I rubbed my eye and forced myself to focus on what we needed to do next.“A wizard was here,” I said. “Therese’s last testament said the wizard was cloaked, both physically and magically.”
“That’s possible, but very difficult.”
“Our magical super artifact?” I asked him.
“I don’t know. Maybe, but it still seems pretty close to impossible.”
“Pretty close to impossible isn’t impossible, though,” I pointed out.
Just then, the front door opened. A stunningly beautiful woman wearing a gossamer-thin body veil stood there, and smiled a welcoming smile at Tully and me.
“Playthings, you are mine,” she said.
10
The nymph had blond hair like spun gold, wide, green eyes, a heart-shaped face, and an amazing figure.
I backed up and brandished my binding dagger. “Not so fast, nymph.”
The nymph’s smile widened. “That will not bind me,” she said and sashayed into the house.

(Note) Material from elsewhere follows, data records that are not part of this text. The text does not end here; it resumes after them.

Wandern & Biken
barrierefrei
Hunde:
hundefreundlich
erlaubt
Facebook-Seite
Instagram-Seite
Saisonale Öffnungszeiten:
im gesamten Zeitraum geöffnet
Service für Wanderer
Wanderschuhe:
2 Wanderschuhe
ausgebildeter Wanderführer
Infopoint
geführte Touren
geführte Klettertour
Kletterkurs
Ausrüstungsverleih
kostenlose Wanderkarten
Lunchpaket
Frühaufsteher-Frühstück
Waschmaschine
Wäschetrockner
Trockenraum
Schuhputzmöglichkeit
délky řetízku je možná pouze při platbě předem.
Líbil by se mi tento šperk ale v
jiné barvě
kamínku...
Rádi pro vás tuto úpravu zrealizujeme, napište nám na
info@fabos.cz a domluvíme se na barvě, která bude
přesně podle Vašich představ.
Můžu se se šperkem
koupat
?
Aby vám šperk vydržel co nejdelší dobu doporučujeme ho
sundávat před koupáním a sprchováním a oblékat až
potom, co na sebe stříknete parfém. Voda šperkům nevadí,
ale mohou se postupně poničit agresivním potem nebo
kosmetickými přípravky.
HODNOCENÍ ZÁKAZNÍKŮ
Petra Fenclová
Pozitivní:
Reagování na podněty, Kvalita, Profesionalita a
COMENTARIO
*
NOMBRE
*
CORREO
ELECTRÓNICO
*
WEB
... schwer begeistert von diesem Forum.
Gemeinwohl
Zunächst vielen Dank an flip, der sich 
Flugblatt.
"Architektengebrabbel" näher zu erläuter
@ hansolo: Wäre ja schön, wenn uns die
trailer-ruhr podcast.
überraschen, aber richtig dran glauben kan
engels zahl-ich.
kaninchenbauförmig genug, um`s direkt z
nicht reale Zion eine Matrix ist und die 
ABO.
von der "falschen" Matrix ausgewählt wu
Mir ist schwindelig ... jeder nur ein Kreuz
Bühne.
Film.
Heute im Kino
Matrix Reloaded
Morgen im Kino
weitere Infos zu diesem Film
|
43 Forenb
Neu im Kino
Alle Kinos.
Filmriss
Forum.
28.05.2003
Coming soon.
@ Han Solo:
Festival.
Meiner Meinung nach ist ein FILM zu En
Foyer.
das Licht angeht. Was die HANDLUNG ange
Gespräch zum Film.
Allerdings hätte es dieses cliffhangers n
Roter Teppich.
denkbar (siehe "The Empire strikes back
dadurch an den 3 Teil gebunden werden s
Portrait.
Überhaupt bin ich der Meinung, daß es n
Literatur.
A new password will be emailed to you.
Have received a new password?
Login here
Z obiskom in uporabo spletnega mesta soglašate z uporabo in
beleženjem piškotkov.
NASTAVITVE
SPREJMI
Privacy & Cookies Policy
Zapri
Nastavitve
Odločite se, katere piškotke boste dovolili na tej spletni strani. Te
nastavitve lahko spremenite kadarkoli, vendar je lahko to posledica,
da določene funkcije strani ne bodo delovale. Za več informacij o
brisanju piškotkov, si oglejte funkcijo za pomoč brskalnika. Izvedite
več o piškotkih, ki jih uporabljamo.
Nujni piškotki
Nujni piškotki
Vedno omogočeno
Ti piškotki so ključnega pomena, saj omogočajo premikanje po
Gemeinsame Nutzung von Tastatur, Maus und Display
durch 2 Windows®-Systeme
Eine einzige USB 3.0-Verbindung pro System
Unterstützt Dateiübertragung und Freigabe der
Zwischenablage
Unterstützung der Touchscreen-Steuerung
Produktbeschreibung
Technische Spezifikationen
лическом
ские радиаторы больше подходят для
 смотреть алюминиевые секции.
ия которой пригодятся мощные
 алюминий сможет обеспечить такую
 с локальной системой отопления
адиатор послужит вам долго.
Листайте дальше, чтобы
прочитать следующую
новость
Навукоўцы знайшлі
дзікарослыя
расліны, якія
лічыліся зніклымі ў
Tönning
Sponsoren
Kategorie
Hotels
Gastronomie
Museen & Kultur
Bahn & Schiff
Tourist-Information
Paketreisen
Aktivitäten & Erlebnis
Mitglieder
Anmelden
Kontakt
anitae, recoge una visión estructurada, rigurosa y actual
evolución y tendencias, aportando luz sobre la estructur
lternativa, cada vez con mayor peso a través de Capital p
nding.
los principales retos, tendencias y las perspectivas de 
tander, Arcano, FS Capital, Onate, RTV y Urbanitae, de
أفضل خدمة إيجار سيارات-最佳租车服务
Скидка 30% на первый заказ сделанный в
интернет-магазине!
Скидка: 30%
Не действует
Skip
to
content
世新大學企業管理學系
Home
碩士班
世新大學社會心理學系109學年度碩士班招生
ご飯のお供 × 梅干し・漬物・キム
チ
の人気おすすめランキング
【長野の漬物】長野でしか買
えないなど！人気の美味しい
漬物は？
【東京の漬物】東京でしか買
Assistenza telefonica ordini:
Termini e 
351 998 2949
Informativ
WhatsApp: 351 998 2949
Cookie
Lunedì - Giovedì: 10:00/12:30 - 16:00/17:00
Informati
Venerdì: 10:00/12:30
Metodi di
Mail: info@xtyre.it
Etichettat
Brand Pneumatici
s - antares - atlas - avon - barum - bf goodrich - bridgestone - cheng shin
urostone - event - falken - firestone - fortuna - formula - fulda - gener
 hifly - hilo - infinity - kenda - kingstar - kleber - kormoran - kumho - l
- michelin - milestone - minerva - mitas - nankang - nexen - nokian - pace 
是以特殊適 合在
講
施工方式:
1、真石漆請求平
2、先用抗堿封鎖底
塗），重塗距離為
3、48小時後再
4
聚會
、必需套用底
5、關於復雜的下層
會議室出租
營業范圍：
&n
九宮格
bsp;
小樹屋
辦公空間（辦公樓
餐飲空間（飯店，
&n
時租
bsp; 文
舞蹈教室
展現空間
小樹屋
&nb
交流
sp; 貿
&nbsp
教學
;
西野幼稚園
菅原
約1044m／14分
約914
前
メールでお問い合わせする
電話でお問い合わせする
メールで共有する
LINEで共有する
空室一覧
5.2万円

Tully drew his R.U.N.E.-issue revolver. The iron-tipped bullets would destroy the manifestation. It would be an ugly end, but effective.
“You cannot resist me,” the nymph said.
The air hummed with her power and whispered an echo of her words.
“Love this woman,” she told Tully.
“Love this woman,” echoed the air.
Tully froze in mid-aim. Sweat broke out on his forehead. His arm shook.
“You are strong, young one,” she said. “But not strong enough. Do as I command.” Tully’s pistol clattered on the hardwood and he turned to face me.
I ran at her, stabbing with my binding knife.
Strong arms reached out and grabbed me. I struggled to slip out of Tully’s grasp, but failed. Tully was even stronger than he looked.